# EXCERPT PROVIDED

________________

JATS XML Workflows for Open Access Journals: A Guide for STM Publishers

 



A JATS XML workflow converts journal manuscripts into Journal Article Tag Suite (JATS) format the NLM/NISO standard used by PubMed Central, DOAJ, Crossref, and most major repositories. For open access (OA) publishers, a structured JATS workflow is what makes articles discoverable, indexable, and compliant with funder mandates like Plan S, all while reducing production turnaround time by 30–50% compared to manual tagging.

Key Takeaways

  • JATS XML is the de facto global standard for structuring journal article content for archiving, indexing, and distribution.
  • Open access mandates (Plan S, Horizon Europe, NIH Public Access Policy) increasingly require XML-first or XML-parallel output, not just PDF.
  • A well-built JATS workflow reduces time-to-publication, minimizes manual rework, and improves metadata accuracy for discovery platforms.
  • Publishers across the EU including those based in the Netherlands, home to Elsevier’s global headquarters are under growing pressure to standardize XML output across multi-journal portfolios.
  • Outsourcing JATS conversion to specialists with JATS, DTD validation, and editorial QC expertise is now standard practice for mid-to-large STM publishers.

Why Are Open Access Journals Moving to XML-First Production?

________________

# GIVEN ENTRIES
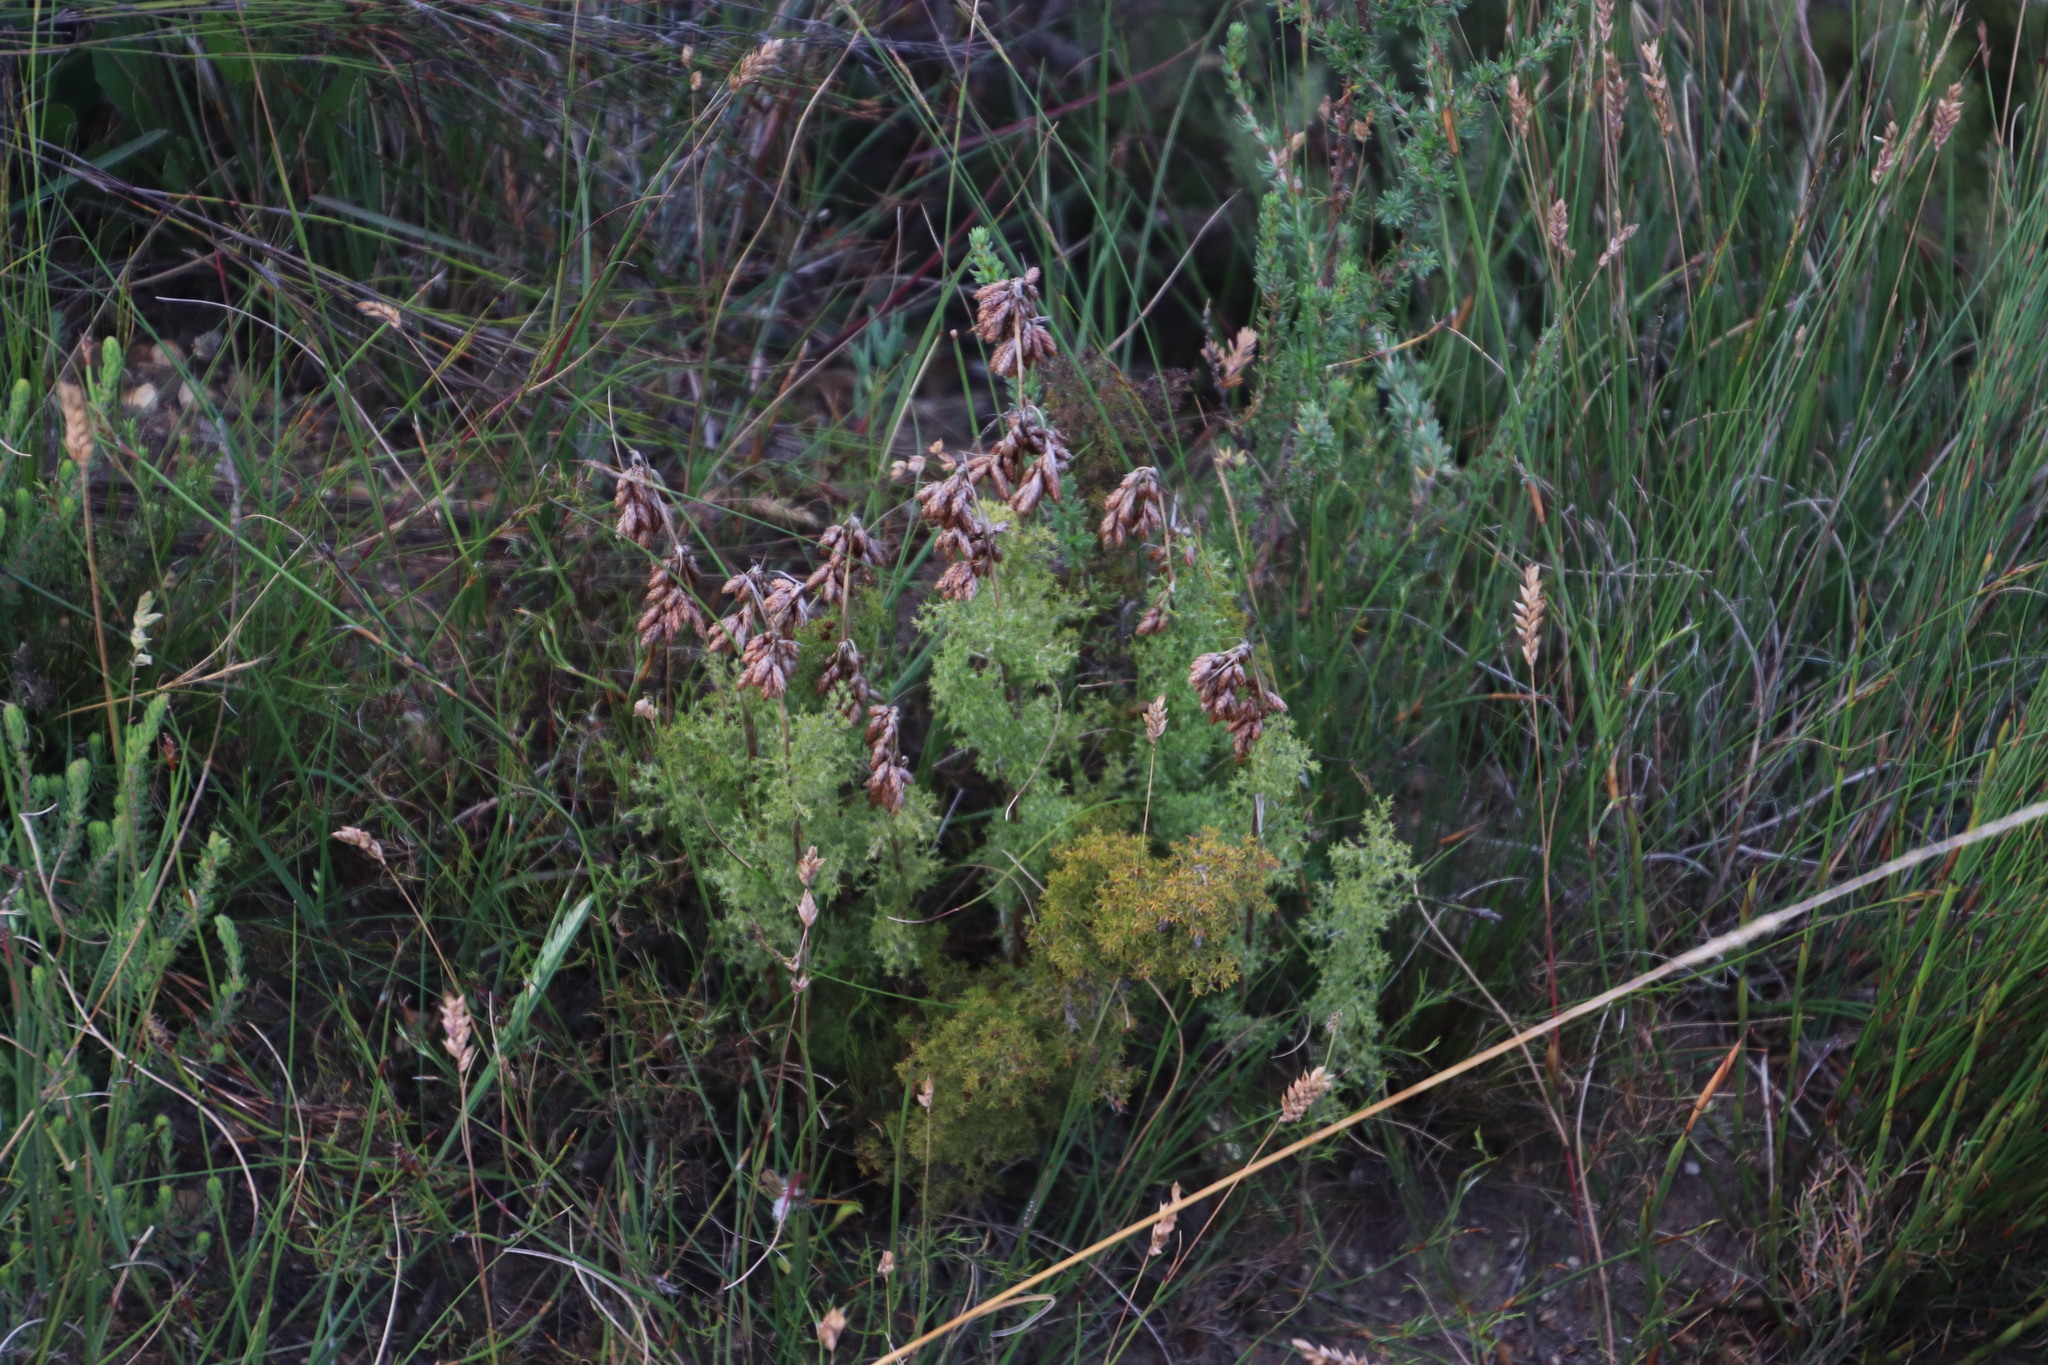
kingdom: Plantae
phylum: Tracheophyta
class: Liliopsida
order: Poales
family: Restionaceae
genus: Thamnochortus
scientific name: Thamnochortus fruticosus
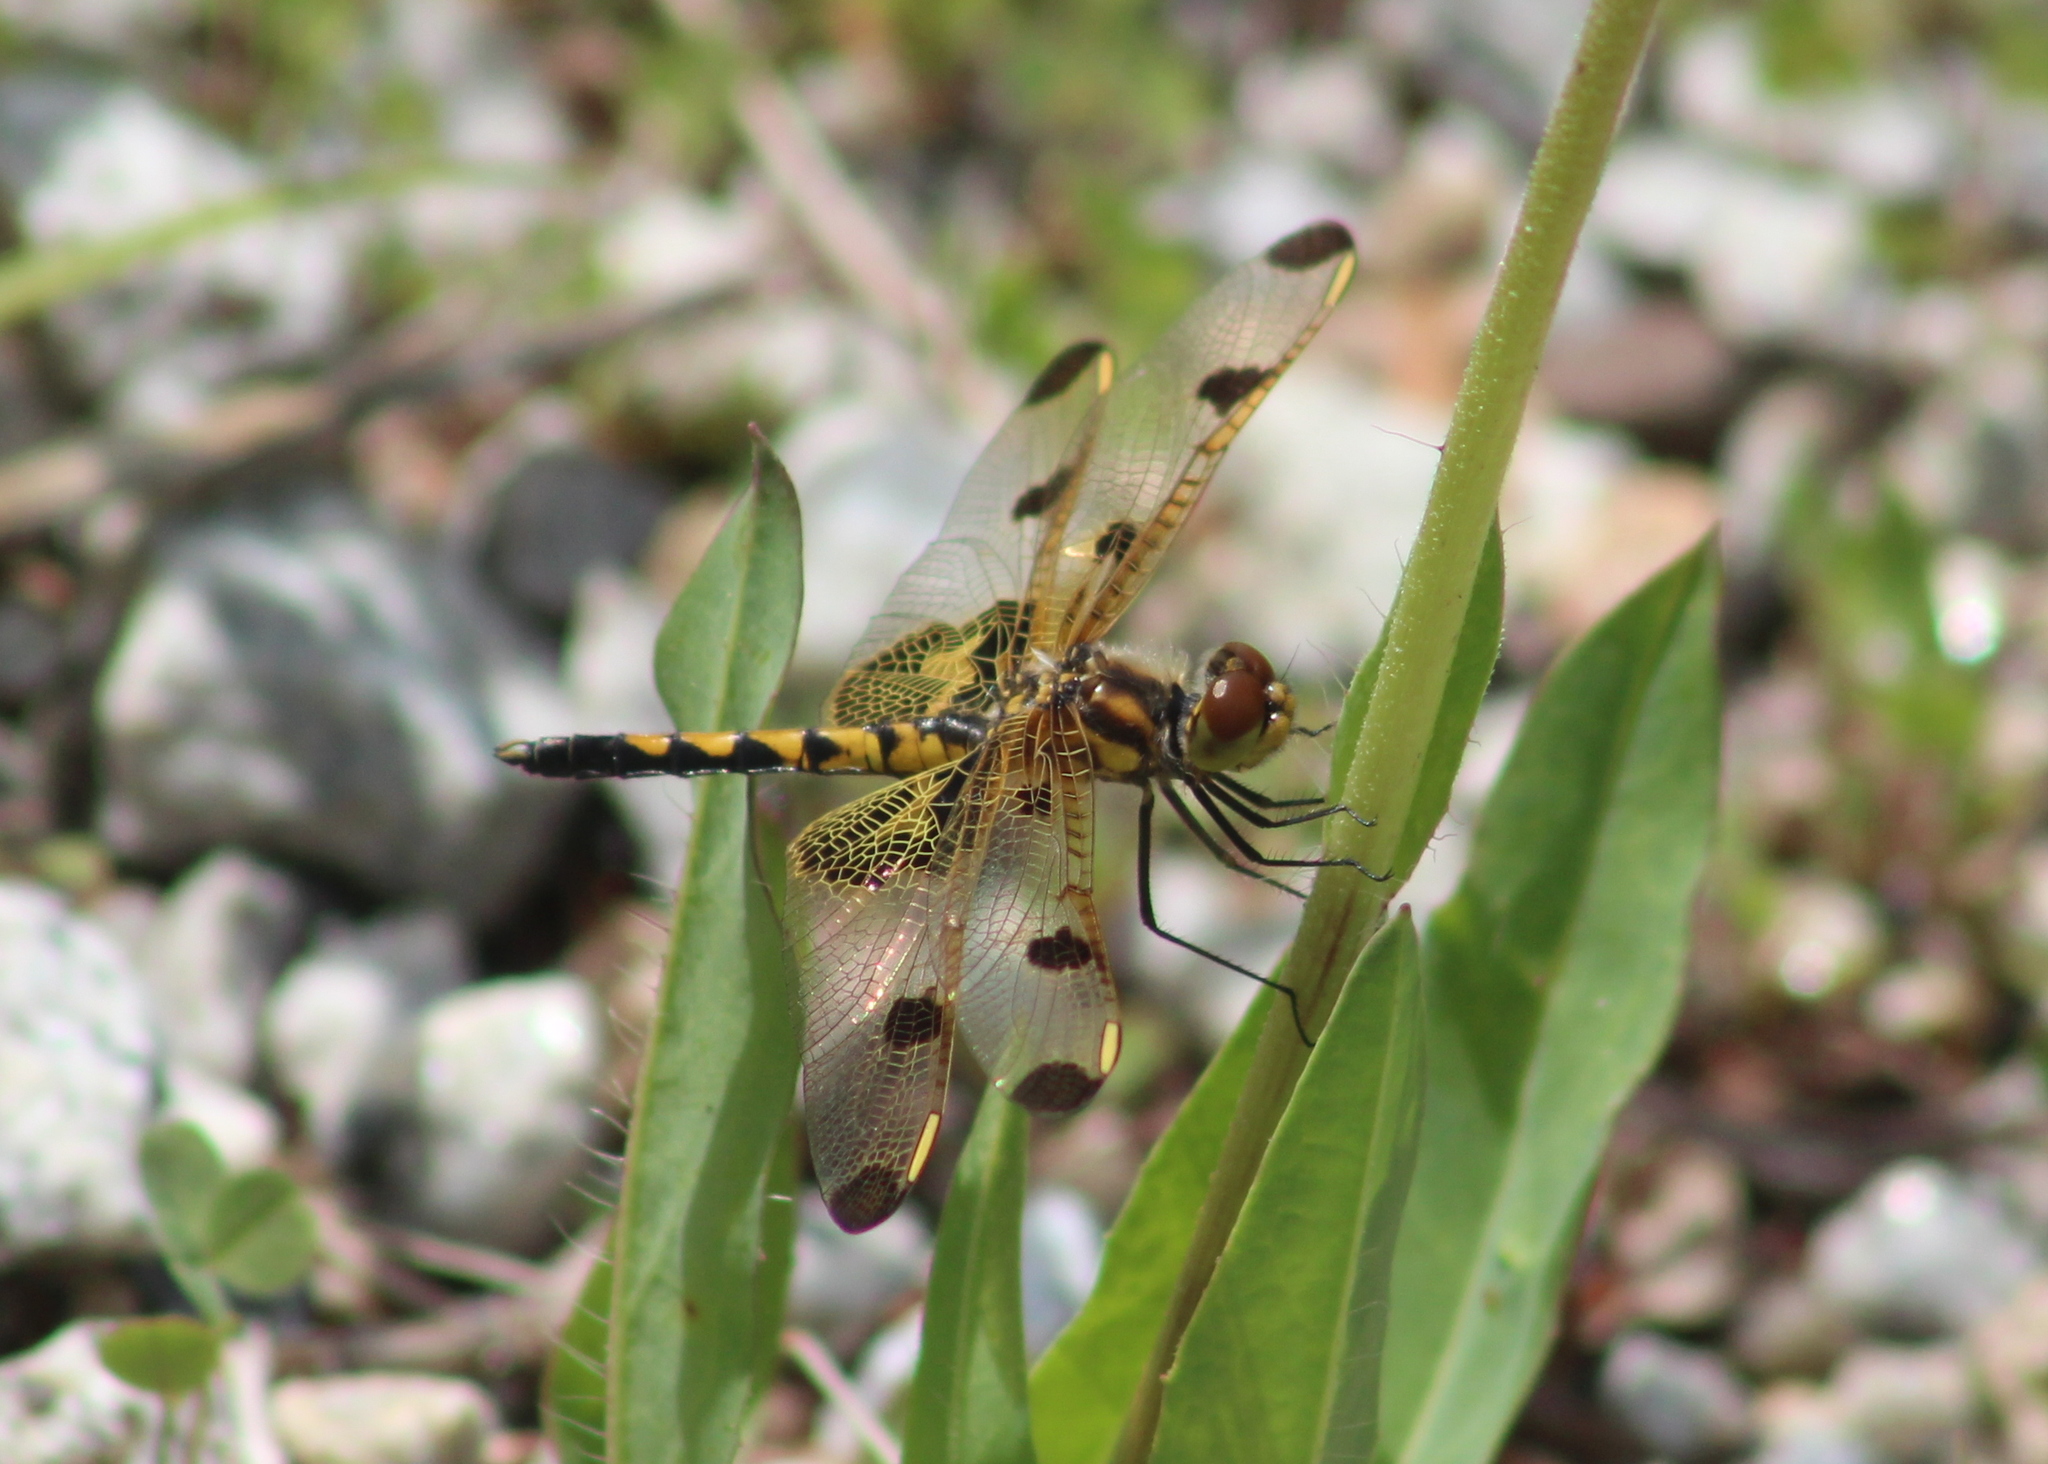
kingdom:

________________

# DIRECTIVES
1. From the JATS workflow guide, copy out word for word the passage starting with "Key Takeaways" and going on through "not just PDF.".
2. Render this sentence from the JATS workflow guide in Spanish: "A well-built JATS workflow reduces time-to-publication, minimizes manual rework, and improves metadata accuracy for discovery platforms."

# WRITTEN ANSWERS
1.
Key Takeaways

  • JATS XML is the de facto global standard for structuring journal article content for archiving, indexing, and distribution.
  • Open access mandates (Plan S, Horizon Europe, NIH Public Access Policy) increasingly require XML-first or XML-parallel output, not just PDF.

2. Un flujo de trabajo JATS bien construido reduce el tiempo hasta la publicación, minimiza la reelaboración manual y mejora la precisión de los metadatos para las plataformas de descubrimiento.